Essa pergunta quase nunca entra na planilha — e no Brasil ela vale dinheiro. O PL 2338/2023 classifica sistemas de IA por nível de risco. Quem constrói solução própria para recrutamento, análise de crédito ou saúde assume integralmente a responsabilidade civil, os relatórios de impacto e as auditorias algorítmicas que a lei exige. Quem compra de um fornecedor consolidado consegue, contratualmente, transferir ou compartilhar parte dessa carga.
Isso inverte intuições. Um sistema de triagem de currículos parece candidato óbvio a build barato com API — até você perceber que acaba de assumir sozinho uma obrigação de auditoria algorítmica. Às vezes o SaaS mais caro é o seguro mais barato. E às vezes é o contrário: no caso do JPMorgan, a regulação severa do setor financeiro foi justamente um dos motivos para construir — porque dado confidencial de mercado em API de terceiro é risco que nenhum contrato mitiga.
A regra: risco regulatório alto com dado sensível proprietário empurra para o build. Risco alto com processo genérico empurra para o buy com contrato bem escrito.
Pergunta 3: você está comparando preço de entrada ou custo de ficar?
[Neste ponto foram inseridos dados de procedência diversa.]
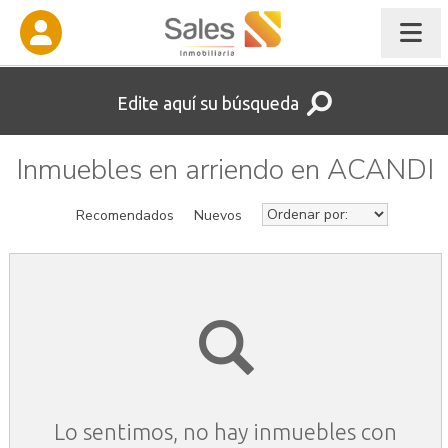
Edite aquí su búsqueda
Inmuebles en arriendo en ACANDI
Recomendados
Nuevos
Lo sentimos, no hay inmuebles con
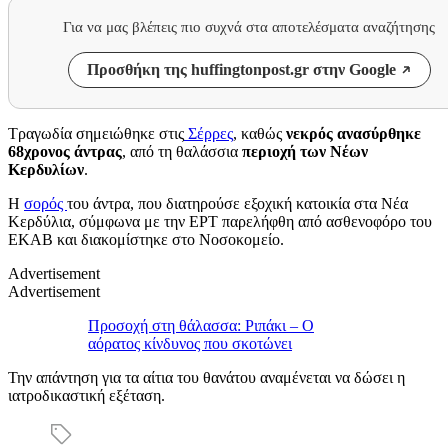
Για να μας βλέπεις πιο συχνά στα αποτελέσματα αναζήτησης
Προσθήκη της huffingtonpost.gr στην Google
Τραγωδία σημειώθηκε στις
Σέρρες
, καθώς
νεκρός ανασύρθηκε
68χρονος άντρας
, από τη θαλάσσια
περιοχή των Νέων
Κερδυλίων
.
Η
σορός
του άντρα, που διατηρούσε εξοχική κατοικία στα Νέα
Κερδύλια, σύμφωνα με την ΕΡΤ παρελήφθη από ασθενοφόρο του
ΕΚΑΒ και διακομίστηκε στο Νοσοκομείο.
Advertisement
Advertisement
Προσοχή στη θάλασσα: Ριπάκι – Ο
αόρατος κίνδυνος που σκοτώνει
Την απάντηση για τα αίτια του θανάτου αναμένεται να δώσει η
ιατροδικαστική εξέταση.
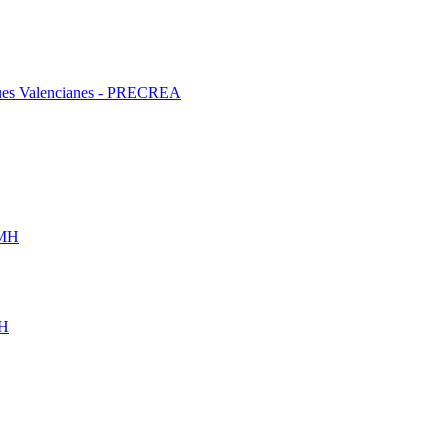
liques Valencianes - PRECREA
UMH
MH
A McKinsey estima que colocar uma solução em produção via SaaS ou API leva de 1 a 3 semanas, contra 6 a 12 meses de um software AI-native interno. E a BCG encontrou algo mais brutal: cerca de 50% das iniciativas de build complexo morrem antes de sair da prova de conceito — não por falta de modelo, mas por débito de dados e escassez de talento.
Só que o buy também tem conta escondida. Quem integra via API fica exposto a atualizações silenciosas do provedor: o modelo muda, o comportamento muda, e sua equipe gasta horas refazendo testes de regressão e reajustando prompts. A manutenção de IA não é estática como a de software tradicional — e essa conta corrói parte da economia inicial do "customize". No Brasil, some a dolarização: inferência em nuvem americana oscila com o câmbio, o que explica o interesse crescente por modelos menores (SLMs) hospedados em datacenters nacionais.
O framework, condensado:
- Commodity + baixo risco: SaaS pronto. Velocidade acima de tudo.
- Commodity + processo específico seu: low-code com IA. A IDC projeta que 45% das empresas do G2000 usarão essa via para fluxos críticos até o fim de 2026.
- Diferencial moderado + dado proprietário: API + RAG. O melhor custo-benefício do espectro — desde que você orce o monitoramento contínuo.
- Diferencial central + dado que é seu ativo + regulação pesada: AI-native sob medida. Caro, lento, e às vezes a única resposta certa.
O que isso significa para empresas brasileiras
Primeiro: pare de fazer a pergunta "build ou buy" no plural da empresa. Faça-a por processo. O Itaú não escolheu um lado — segmentou. Sua empresa também deveria: Copilot para o e-mail, low-code para a nota fiscal, RAG para o conhecimento proprietário, build para o que — e só o que — sustenta sua margem.
Segundo: no Brasil, a Pergunta 2 pesa mais do que lá fora. Com o PL 2338 desenhando responsabilidades por nível de risco, a decisão de construir em RH, crédito ou saúde é também uma decisão jurídica. Envolva quem entende de compliance antes de envolver quem entende de Python.
Terceiro: a estatística da BCG — metade dos builds morre na PoC — não é argumento contra construir. É argumento contra construir sem dado governado e sem gente qualificada. Se seu diferencial exige build e você não tem o time, a resposta não é desistir nem comprar SaaS genérico: é construir com quem faz isso todo dia.
A vantagem competitiva em IA não está em qual degrau você escolhe. Está em escolher o degrau certo para cada processo — e em saber, antes de assinar qualquer contrato, quem fica com o dado, quem fica com o risco e quem fica com a conta.